Alors que l’émotion ne retombe pas après la mort du policier Eric Masson, abattu mercredi soir sur un point de deal à Avignon, le président de Debout la France, Nicolas Dupont-Aignan, a appelé vendredi matin, au micro d'Europe 1, à un réarmement législatif. Partisan des peines planchers, celui qui est candidat à la présidentielle de 2022 a voulu dénoncer une rupture entre certains magistrats et la réalité du terrain. "Je propose une mesure surprenante mais toute simple, qu'à l'École de la magistrature tous les étudiants passent deux mois dans un HLM d'une cité de France", a-t-il déclaré. Car selon lui, une partie des membres du corps judiciaires est "complétement hors sol".

"Il y a une minorité de magistrats qui n'a pas compris ce qui se passe", estime l'ancien maire d'Yerres. "On est dans un pays où des agresseurs de policiers s'en sortent avec du sursis, ce qui n'existe dans aucun autre pays au monde", fustige encore Nicolas Dupont-Aignan.

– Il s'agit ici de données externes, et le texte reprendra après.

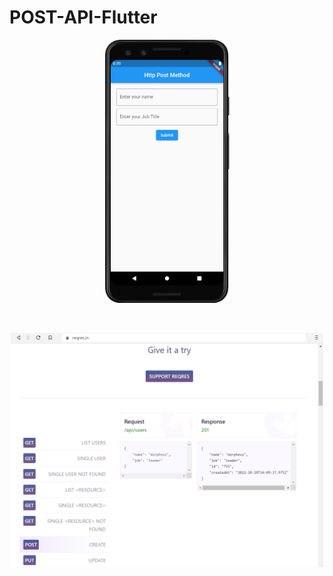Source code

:# POST-API-Flutter

<p align="center">
  <img src="https://github.com/jatolentino/POST-API-Flutter/blob/main/src/API_Post_method_http.png" width="200">
</p><br/>

<p align="center">
  <img src="https://github.com/jatolentino/POST-API-Flutter/blob/main/src/API_Post_http%20web.png" width="500">
</p>
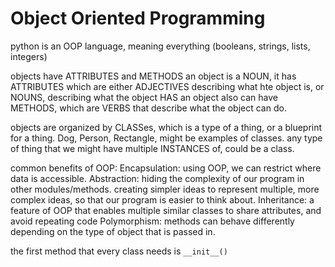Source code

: # Object Oriented Programming

python is an OOP language, meaning everything (booleans, strings, lists, integers)

objects have ATTRIBUTES and METHODS
an object is a NOUN, it has ATTRIBUTES which are either ADJECTIVES describing what hte object is, 
or NOUNS, describing what the object HAS
an object also can have METHODS, which are VERBS that describe what the object can do. 


objects are organized by CLASSes, which is a type of a thing, or a blueprint for a thing. 
Dog, Person, Rectangle, might be examples of classes. any type of thing that we might have multiple INSTANCES of, could be a class.


common benefits of OOP:
Encapsulation: using OOP, we can restrict where data is accessible. 
Abstraction: hiding the complexity of our program in other modules/methods. creating simpler ideas to represent multiple, more complex ideas, so that our program is easier to think about. 
Inheritance: a feature of OOP that enables multiple similar classes to share attributes, and avoid repeating code
Polymorphism: methods can behave differently depending on the type of object that is passed in.


the first method that every class needs is `__init__()`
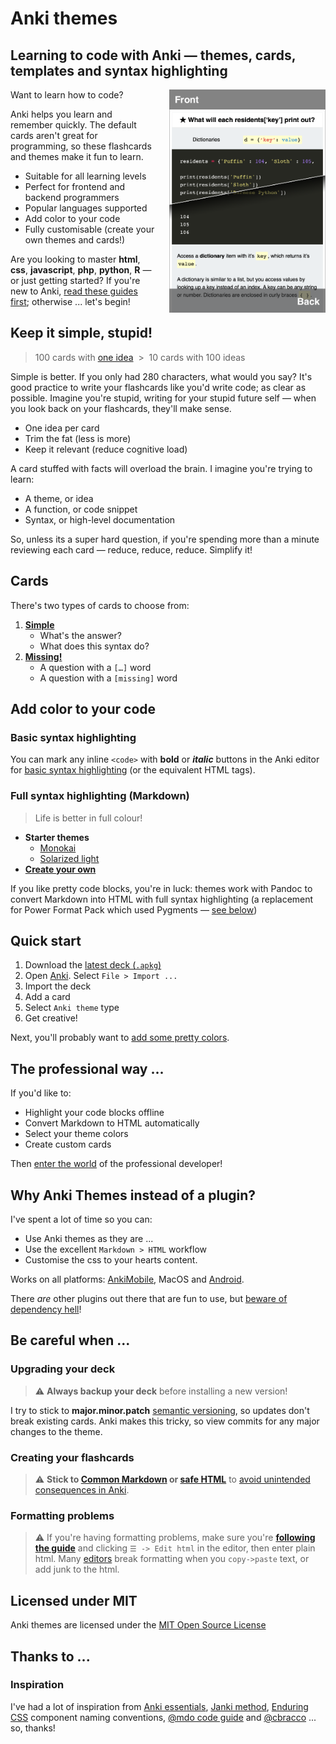 # Anki themes
## Learning to code with Anki — themes, cards, templates and syntax highlighting

<img align="right" width="250" height="auto" src="./source/media/preview.png" style="padding-left: 20px;">

Want to learn how to code?

Anki helps you learn and remember quickly. The default cards aren't great for programming, so these flashcards and themes make it fun to learn.

- Suitable for all learning levels
- Perfect for frontend and backend programmers
- Popular languages supported
- Add color to your code
- Fully customisable (create your own themes and cards!)

Are you looking to master **html**, **css**, **javascript**, **php**, **python**, **R** — or just getting started? If you're new to Anki, [read these guides first](#inspiration); otherwise ... let's begin!



## Keep it simple, stupid!

> 100 cards with [one idea](https://github.com/badlydrawnrob/anki/issues/41)&nbsp; >&nbsp; 10 cards with 100 ideas

Simple is better. If you only had 280 characters, what would you say? It's good practice to write your flashcards like you'd write code; as clear as possible. Imagine you're stupid, writing for your stupid future self — when you look back on your flashcards, they'll make sense.

- One idea per card
- Trim the fat (less is more)
- Keep it relevant (reduce cognitive load)

A card stuffed with facts will overload the brain. I imagine you're trying to learn:

- A theme, or idea
- A function, or code snippet
- Syntax, or high-level documentation

So, unless its a super hard question, if you're spending more than a minute reviewing each card — reduce, reduce, reduce. Simplify it!


## Cards

There's two types of cards to choose from:

1. **[Simple](./source/docs/simple/index.md)**
    - What's the answer?
    - What does this syntax do?
2. **[Missing!](./source/docs/missing/index.md)**
    - A question with a `[…]` word
    - A question with a `[missing]` word



## Add color to your code

### Basic syntax highlighting

You can mark any inline `<code>` with **bold** or _**italic**_ buttons in the Anki editor for [basic syntax highlighting](./source/docs/highlight/index.md#basic-syntax-highlighting) (or the equivalent HTML tags).

### Full syntax highlighting (Markdown)

> Life is better in full colour!

- **Starter themes**
    - [Monokai](https://www.monokai.pro)
    - [Solarized light](https://ethanschoonover.com/solarized/)
- **[Create your own](./source/docs/highlight/index.md#customising-themes)**

If you like pretty code blocks, you're in luck: themes work with Pandoc to convert Markdown into HTML with full syntax highlighting (a replacement for Power Format Pack which used Pygments — [see below](#dependency-hell))


## Quick start

1. Download the [latest deck (`.apkg`)](https://github.com/badlydrawnrob/anki/releases)
2. Open [Anki](https://apps.ankiweb.net). Select `File > Import ...`
3. Import the deck
4. Add a card
5. Select `Anki theme` type
6. Get creative!

Next, you'll probably want to [add some pretty colors](./source/docs/highlight/index.md#basic-syntax-highlighting).


## The professional way ...

If you'd like to:

- Highlight your code blocks offline
- Convert Markdown to HTML automatically
- Select your theme colors
- Create custom cards

Then [enter the world](./source/docs/advanced/index.md) of the professional developer!



## Why Anki Themes instead of a plugin?

I've spent a lot of time so you can:

- Use Anki themes as they are ...
- Use the excellent `Markdown > HTML` workflow
- Customise the css to your hearts content.

Works on all platforms: [AnkiMobile](http://ankisrs.net/docs/AnkiMobile.html), MacOS and [Android](https://github.com/ankidroid/Anki-Android).

There _are_ other plugins out there that are fun to use, but [beware of dependency hell](./source/docs/error/index.md)!



## Be careful when ...

### Upgrading your deck

> ⚠️ **Always backup your deck** before installing a new version!

I try to stick to **major.minor.patch** [semantic versioning](http://semver.org), so updates don't break existing cards. Anki makes this tricky, so view commits for any major changes to the theme.

### Creating your flashcards

> ⚠️ **Stick to [Common Markdown](https://commonmark.org/) or [safe HTML](https://en.wikipedia.org/wiki/HTML_sanitization)** to [avoid unintended consequences in Anki](https://github.com/badlydrawnrob/anki/issues/27).

### Formatting problems

> ⚠️ If you're having formatting problems, make sure you're **[following the guide](./source/docs/highlight/index.md#full-syntax-highlighting)** and clicking `☰ -> Edit html` in the editor, then enter plain html. Many [editors](https://en.wikipedia.org/wiki/WYSIWYG) break formatting when you `copy->paste` text, or add junk to the html.


## Licensed under MIT

Anki themes are licensed under the [MIT Open Source License](./license.md)


## Thanks to ...

### Inspiration

I've had a lot of inspiration from [Anki essentials](http://alexvermeer.com/anki-essentials/), [Janki method](http://www.jackkinsella.ie/2011/12/05/janki-method.html), [Enduring CSS](http://ecss.io) component naming conventions, [@mdo code guide](http://codeguide.co/) and [@cbracco](https://github.com/cbracco) ... so, thanks!
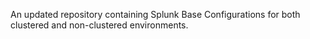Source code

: An updated repository containing Splunk Base Configurations for both clustered and non-clustered environments.
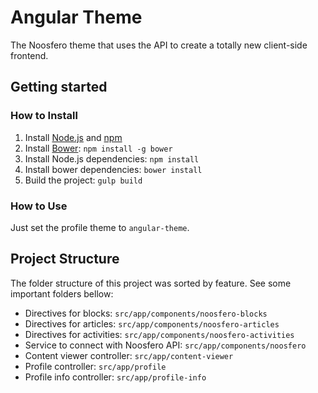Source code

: # Angular Theme

The Noosfero theme that uses the API to create a totally new client-side frontend.

## Getting started

### How to Install
1. Install [Node.js](https://nodejs.org/) and [npm](https://www.npmjs.com/)
1. Install [Bower](http://bower.io/): `npm install -g bower`
1. Install Node.js dependencies: `npm install`
1. Install bower dependencies: `bower install`
1. Build the project: `gulp build`

### How to Use

Just set the profile theme to `angular-theme`.


## Project Structure
The folder structure of this project was sorted by feature.
See some important folders bellow:

- Directives for blocks: `src/app/components/noosfero-blocks`
- Directives for articles: `src/app/components/noosfero-articles`
- Directives for activities: `src/app/components/noosfero-activities`
- Service to connect with Noosfero API: `src/app/components/noosfero`
- Content viewer controller: `src/app/content-viewer`
- Profile controller: `src/app/profile`
- Profile info controller: `src/app/profile-info`
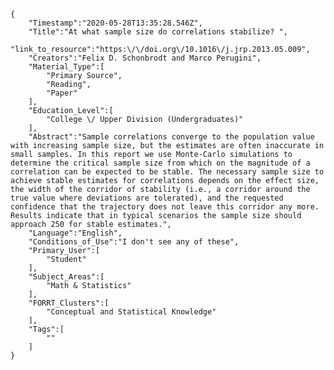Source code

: 
    {
        "Timestamp":"2020-05-28T13:35:28.546Z",
        "Title":"At what sample size do correlations stabilize? ",
        "link_to_resource":"https:\/\/doi.org\/10.1016\/j.jrp.2013.05.009",
        "Creators":"Felix D. Schonbrodt and Marco Perugini",
        "Material_Type":[
            "Primary Source",
            "Reading",
            "Paper"
        ],
        "Education_Level":[
            "College \/ Upper Division (Undergraduates)"
        ],
        "Abstract":"Sample correlations converge to the population value with increasing sample size, but the estimates are often inaccurate in small samples. In this report we use Monte-Carlo simulations to determine the critical sample size from which on the magnitude of a correlation can be expected to be stable. The necessary sample size to achieve stable estimates for correlations depends on the effect size, the width of the corridor of stability (i.e., a corridor around the true value where deviations are tolerated), and the requested confidence that the trajectory does not leave this corridor any more. Results indicate that in typical scenarios the sample size should approach 250 for stable estimates.",
        "Language":"English",
        "Conditions_of_Use":"I don't see any of these",
        "Primary_User":[
            "Student"
        ],
        "Subject_Areas":[
            "Math & Statistics"
        ],
        "FORRT_Clusters":[
            "Conceptual and Statistical Knowledge"
        ],
        "Tags":[
            ""
        ]
    }
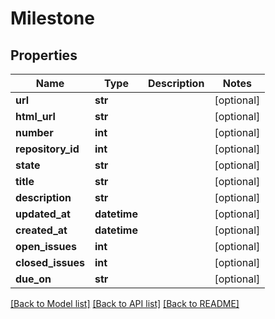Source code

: # Milestone

## Properties
Name | Type | Description | Notes
------------ | ------------- | ------------- | -------------
**url** | **str** |  | [optional] 
**html_url** | **str** |  | [optional] 
**number** | **int** |  | [optional] 
**repository_id** | **int** |  | [optional] 
**state** | **str** |  | [optional] 
**title** | **str** |  | [optional] 
**description** | **str** |  | [optional] 
**updated_at** | **datetime** |  | [optional] 
**created_at** | **datetime** |  | [optional] 
**open_issues** | **int** |  | [optional] 
**closed_issues** | **int** |  | [optional] 
**due_on** | **str** |  | [optional] 

[[Back to Model list]](../README.md#documentation-for-models) [[Back to API list]](../README.md#documentation-for-api-endpoints) [[Back to README]](../README.md)


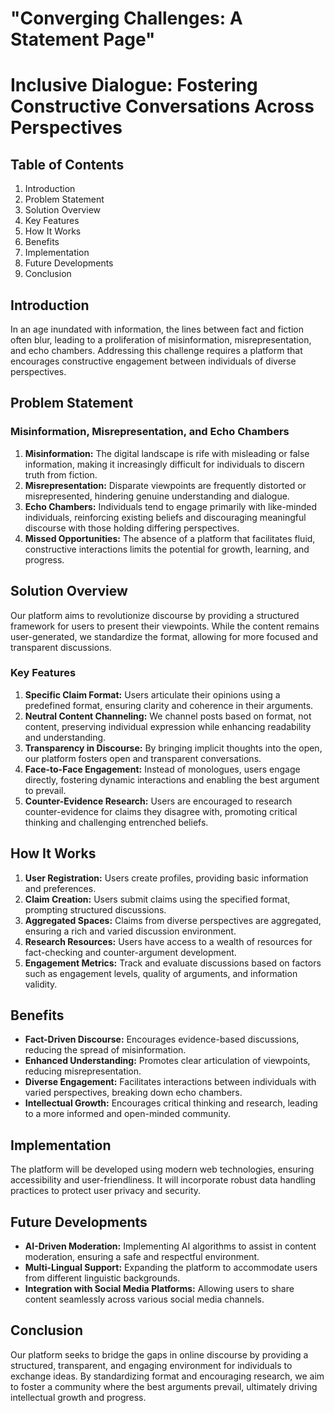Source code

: # <a id="_hp9iy9ivu0iz"></a>"Converging Challenges: A Statement Page"

# <a id="_196oy7sakm6y"></a>__Inclusive Dialogue: Fostering Constructive Conversations  Across Perspectives__

## <a id="_hjnvrbstzr2u"></a>Table of Contents

1. Introduction
2. Problem Statement
3. Solution Overview
4. Key Features
5. How It Works
6. Benefits
7. Implementation
8. Future Developments
9. Conclusion

## <a id="_ieavahlraab9"></a>Introduction

In an age inundated with information, the lines between fact and fiction often blur, leading to a proliferation of misinformation, misrepresentation, and echo chambers\. Addressing this challenge requires a platform that encourages constructive engagement between individuals of diverse perspectives\.

## <a id="_ey1zrcsz01ao"></a>Problem Statement

### <a id="_92uo5d7xvgnk"></a>__Misinformation, Misrepresentation, and Echo Chambers__

1. __Misinformation:__ The digital landscape is rife with misleading or false information, making it increasingly difficult for individuals to discern truth from fiction\.
2. __Misrepresentation:__ Disparate viewpoints are frequently distorted or misrepresented, hindering genuine understanding and dialogue\.
3. __Echo Chambers:__ Individuals tend to engage primarily with like\-minded individuals, reinforcing existing beliefs and discouraging meaningful discourse with those holding differing perspectives\.
4. __Missed Opportunities:__ The absence of a platform that facilitates fluid, constructive interactions limits the potential for growth, learning, and progress\.

## <a id="_upedu6hskp3v"></a>Solution Overview

Our platform aims to revolutionize discourse by providing a structured framework for users to present their viewpoints\. While the content remains user\-generated, we standardize the format, allowing for more focused and transparent discussions\.

### <a id="_ojibkk6ykys6"></a>

### <a id="_w1ckg0mdsgv9"></a>__Key Features__

1. __Specific Claim Format:__ Users articulate their opinions using a predefined format, ensuring clarity and coherence in their arguments\.
2. __Neutral Content Channeling:__ We channel posts based on format, not content, preserving individual expression while enhancing readability and understanding\.
3. __Transparency in Discourse:__ By bringing implicit thoughts into the open, our platform fosters open and transparent conversations\.
4. __Face\-to\-Face Engagement:__ Instead of monologues, users engage directly, fostering dynamic interactions and enabling the best argument to prevail\.
5. __Counter\-Evidence Research:__ Users are encouraged to research counter\-evidence for claims they disagree with, promoting critical thinking and challenging entrenched beliefs\.

## <a id="_k3atish7zwn3"></a>How It Works

1. __User Registration:__ Users create profiles, providing basic information and preferences\.
2. __Claim Creation:__ Users submit claims using the specified format, prompting structured discussions\.
3. __Aggregated Spaces:__ Claims from diverse perspectives are aggregated, ensuring a rich and varied discussion environment\.
4. __Research Resources:__ Users have access to a wealth of resources for fact\-checking and counter\-argument development\.
5. __Engagement Metrics:__ Track and evaluate discussions based on factors such as engagement levels, quality of arguments, and information validity\.

## <a id="_3sfxeg7rqcf7"></a>Benefits

- __Fact\-Driven Discourse:__ Encourages evidence\-based discussions, reducing the spread of misinformation\.
- __Enhanced Understanding:__ Promotes clear articulation of viewpoints, reducing misrepresentation\.
- __Diverse Engagement:__ Facilitates interactions between individuals with varied perspectives, breaking down echo chambers\.
- __Intellectual Growth:__ Encourages critical thinking and research, leading to a more informed and open\-minded community\.

## <a id="_5bmegxnkn40y"></a>Implementation

The platform will be developed using modern web technologies, ensuring accessibility and user\-friendliness\. It will incorporate robust data handling practices to protect user privacy and security\.

## <a id="_6wwo051isidm"></a>Future Developments

- __AI\-Driven Moderation:__ Implementing AI algorithms to assist in content moderation, ensuring a safe and respectful environment\.
- __Multi\-Lingual Support:__ Expanding the platform to accommodate users from different linguistic backgrounds\.
- __Integration with Social Media Platforms:__ Allowing users to share content seamlessly across various social media channels\.

## <a id="_y91655gibqj9"></a>Conclusion

Our platform seeks to bridge the gaps in online discourse by providing a structured, transparent, and engaging environment for individuals to exchange ideas\. By standardizing format and encouraging research, we aim to foster a community where the best arguments prevail, ultimately driving intellectual growth and progress\.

Un système pénal "paralysé" par sa complexité

"La chaîne pénale ne fonctionne plus en France", déplore l'ancien allié de Marine Le Pen. "La condamnation est lente, non proportionnée et aléatoire", résume-t-il, tout en pointant "une règle juridique qui, poussée à son extrême de complexité et d'impossibilité d'application, paralyse tout un système". Et de rappeler : "Je demande depuis des années des peines planchers pour les récidivistes et les agresseurs des forces de l'ordre."

"Le Conseil constitutionnel permet de mettre en place ces peines planchers, il demande en revanche que le magistrat ait une liberté individuelle ultime. On peut encadrer tout ça, mais si vraiment le Conseil constitutionnel bloque, les Français arbitreront par référendum", conclut Nicolas Dupont-Aignan.